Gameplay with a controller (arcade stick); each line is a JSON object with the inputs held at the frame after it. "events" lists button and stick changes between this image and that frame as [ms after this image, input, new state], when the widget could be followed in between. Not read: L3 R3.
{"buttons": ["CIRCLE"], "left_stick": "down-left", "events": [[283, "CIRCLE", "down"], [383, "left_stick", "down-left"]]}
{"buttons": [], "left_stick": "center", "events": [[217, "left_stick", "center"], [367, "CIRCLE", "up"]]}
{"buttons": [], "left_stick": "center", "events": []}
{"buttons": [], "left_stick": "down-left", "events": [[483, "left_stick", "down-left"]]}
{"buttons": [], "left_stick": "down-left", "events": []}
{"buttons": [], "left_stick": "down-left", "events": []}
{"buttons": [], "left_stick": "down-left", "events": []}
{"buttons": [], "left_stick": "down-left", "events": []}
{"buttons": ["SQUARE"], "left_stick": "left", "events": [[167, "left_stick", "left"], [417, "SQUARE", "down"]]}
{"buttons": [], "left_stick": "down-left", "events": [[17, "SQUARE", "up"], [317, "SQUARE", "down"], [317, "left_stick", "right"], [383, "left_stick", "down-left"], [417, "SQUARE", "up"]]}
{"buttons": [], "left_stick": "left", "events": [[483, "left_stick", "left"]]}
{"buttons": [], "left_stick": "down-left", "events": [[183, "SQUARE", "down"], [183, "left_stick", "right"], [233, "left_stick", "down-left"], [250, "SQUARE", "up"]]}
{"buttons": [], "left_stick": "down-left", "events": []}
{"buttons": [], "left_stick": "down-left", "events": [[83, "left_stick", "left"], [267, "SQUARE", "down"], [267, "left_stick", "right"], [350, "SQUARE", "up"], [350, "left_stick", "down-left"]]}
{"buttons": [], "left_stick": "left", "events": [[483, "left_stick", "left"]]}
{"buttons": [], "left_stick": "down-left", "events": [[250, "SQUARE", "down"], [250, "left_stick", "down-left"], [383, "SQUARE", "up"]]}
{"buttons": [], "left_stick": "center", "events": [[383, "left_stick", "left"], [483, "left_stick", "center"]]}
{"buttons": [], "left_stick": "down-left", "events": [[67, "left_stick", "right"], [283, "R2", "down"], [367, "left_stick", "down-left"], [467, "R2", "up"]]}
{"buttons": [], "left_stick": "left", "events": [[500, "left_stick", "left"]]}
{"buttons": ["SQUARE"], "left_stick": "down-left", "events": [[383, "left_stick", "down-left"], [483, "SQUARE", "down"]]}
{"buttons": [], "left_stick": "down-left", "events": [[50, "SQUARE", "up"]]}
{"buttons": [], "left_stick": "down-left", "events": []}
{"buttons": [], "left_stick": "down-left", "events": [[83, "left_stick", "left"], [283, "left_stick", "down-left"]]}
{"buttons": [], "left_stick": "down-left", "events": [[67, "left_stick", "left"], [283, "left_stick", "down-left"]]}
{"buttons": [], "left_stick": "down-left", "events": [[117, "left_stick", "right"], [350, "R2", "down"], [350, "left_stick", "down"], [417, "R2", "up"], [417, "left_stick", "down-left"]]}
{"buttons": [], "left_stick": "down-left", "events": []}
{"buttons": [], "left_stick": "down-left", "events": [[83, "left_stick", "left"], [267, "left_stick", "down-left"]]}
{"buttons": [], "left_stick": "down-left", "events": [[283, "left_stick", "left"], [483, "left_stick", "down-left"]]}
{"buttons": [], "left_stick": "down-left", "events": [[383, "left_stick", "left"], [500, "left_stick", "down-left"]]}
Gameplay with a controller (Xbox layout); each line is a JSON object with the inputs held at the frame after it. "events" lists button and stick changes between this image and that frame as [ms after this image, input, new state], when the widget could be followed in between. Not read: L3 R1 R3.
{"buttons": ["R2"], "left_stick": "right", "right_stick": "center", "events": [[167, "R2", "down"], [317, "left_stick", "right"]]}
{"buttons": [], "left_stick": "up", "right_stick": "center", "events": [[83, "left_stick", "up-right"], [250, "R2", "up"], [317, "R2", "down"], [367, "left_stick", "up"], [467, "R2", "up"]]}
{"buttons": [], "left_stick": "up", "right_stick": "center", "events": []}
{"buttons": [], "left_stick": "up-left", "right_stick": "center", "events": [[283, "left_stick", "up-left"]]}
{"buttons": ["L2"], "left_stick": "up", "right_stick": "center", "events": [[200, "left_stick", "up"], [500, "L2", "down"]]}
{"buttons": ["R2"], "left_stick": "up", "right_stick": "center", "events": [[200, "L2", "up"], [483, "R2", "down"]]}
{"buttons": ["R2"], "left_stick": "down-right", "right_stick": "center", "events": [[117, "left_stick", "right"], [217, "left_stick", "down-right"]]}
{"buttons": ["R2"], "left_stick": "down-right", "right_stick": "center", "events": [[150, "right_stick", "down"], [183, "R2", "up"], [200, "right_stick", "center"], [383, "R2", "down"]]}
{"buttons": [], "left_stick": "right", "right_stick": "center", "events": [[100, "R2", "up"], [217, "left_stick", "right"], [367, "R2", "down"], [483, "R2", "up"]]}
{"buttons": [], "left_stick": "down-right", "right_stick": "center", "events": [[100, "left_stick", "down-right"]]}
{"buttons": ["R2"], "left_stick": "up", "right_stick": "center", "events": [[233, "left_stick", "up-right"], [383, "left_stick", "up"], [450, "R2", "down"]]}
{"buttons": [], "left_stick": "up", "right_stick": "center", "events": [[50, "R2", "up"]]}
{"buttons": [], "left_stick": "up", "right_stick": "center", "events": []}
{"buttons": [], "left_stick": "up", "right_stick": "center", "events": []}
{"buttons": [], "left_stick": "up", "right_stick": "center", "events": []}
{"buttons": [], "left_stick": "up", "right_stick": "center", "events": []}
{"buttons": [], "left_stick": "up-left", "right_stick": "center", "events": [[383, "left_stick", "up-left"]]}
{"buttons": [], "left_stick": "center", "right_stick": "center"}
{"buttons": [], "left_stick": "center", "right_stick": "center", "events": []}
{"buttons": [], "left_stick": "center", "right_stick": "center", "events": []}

**Work request**
Copy out, from the data above, every line holding the word "CIRCLE".

**Response**
{"buttons": ["CIRCLE"], "left_stick": "down-left", "events": [[283, "CIRCLE", "down"], [383, "left_stick", "down-left"]]}
{"buttons": [], "left_stick": "center", "events": [[217, "left_stick", "center"], [367, "CIRCLE", "up"]]}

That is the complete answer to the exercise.